好几个月没见到他,再次见到他,付之幸的心小鹿乱撞。
他看起来没什么变化,车里也还是那个味道,只不过温度变了,在花城让她冷的起鸡皮疙瘩,在京城他的车里十分暖和。
商陆没有看她,他开着车,“见到天安门了?”
“没有,我没预约,不让进。”
他打着方向盘笑了一声,“脑子是个好东西……”
付之幸就知道他会是这样的反应,急忙打住他的话:“我来京城是为了工作,不是为了看天安门,我没预约很正常。
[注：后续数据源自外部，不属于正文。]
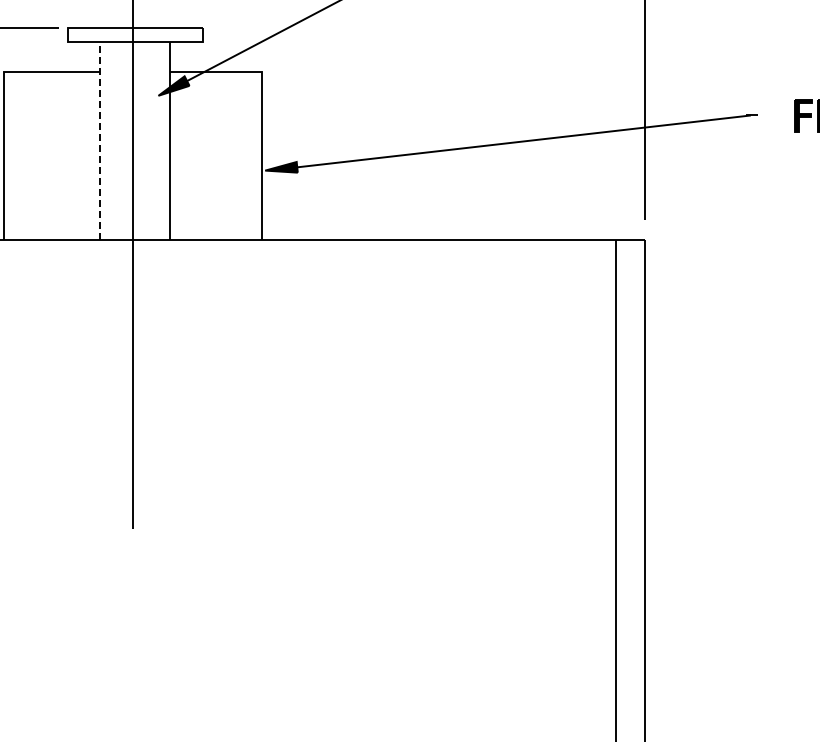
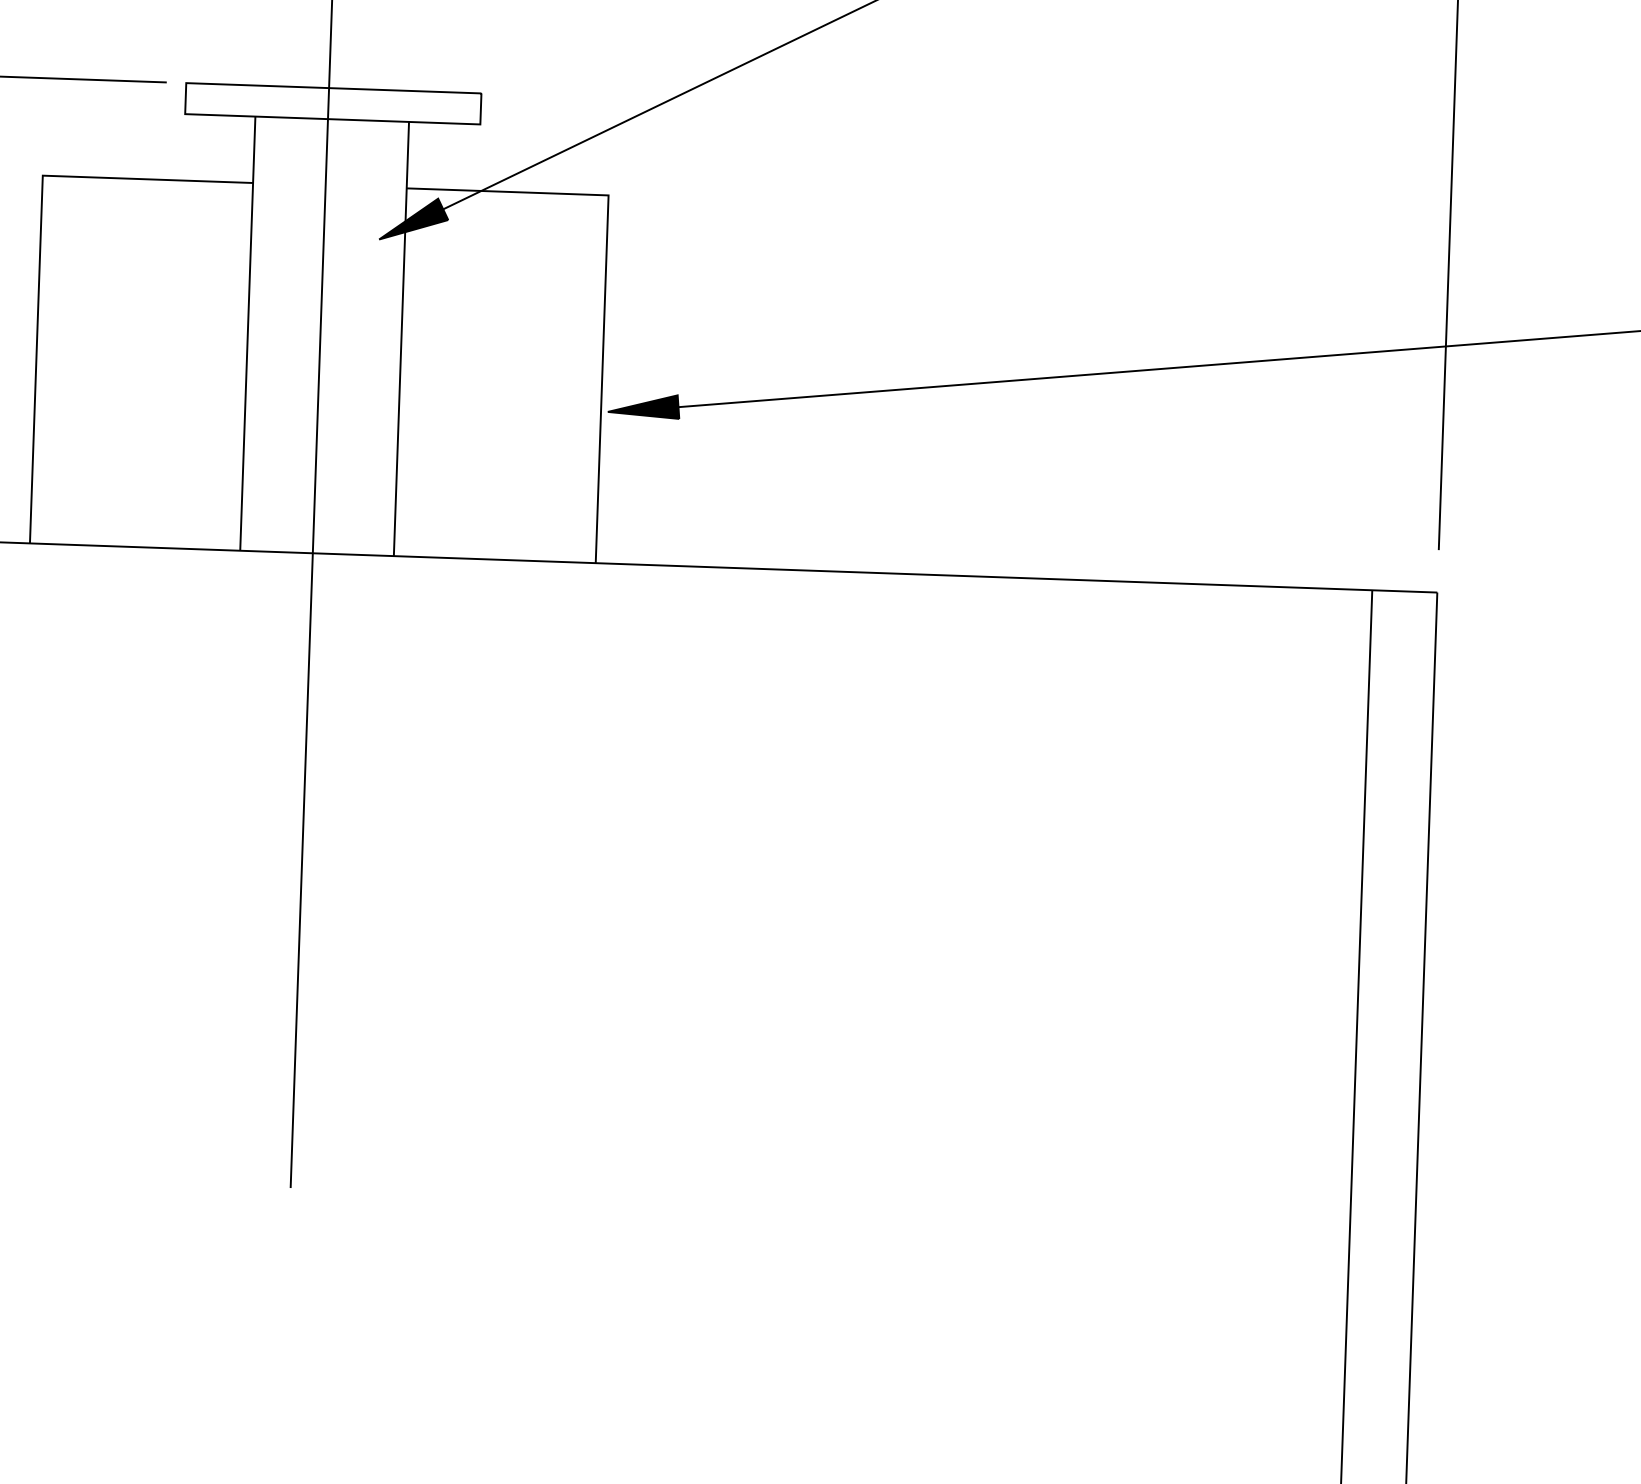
line: (100, 140) -> (248, 333), dashed -> solid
”
商陆停下车,熄了火,转头看她,“嘴巴变尖了,胆子似乎也大了点儿。”
“谢谢夸奖。”
他打开车门,“下车。”
“下车去哪儿?”
“你不是要看天安门吗?还看不看了?”
她下了车,外面依旧刮着大风,她围上围巾,带上手套和帽子,将自己裹得严严实实。
商陆见她穿的像头熊,这才仔细打量着她。
她戴着白色的绒线帽,帽子上有个大球球,白色的绒线手套,围着一条浅粉色的毛绒围巾,白色的加绒外套下是一身浅绿色的中式小旗袍,露着一截小腿,不知道穿了几层加绒裤。
像松软的积雪中钻出来的嫩芽,朝着他的心就扎了进去。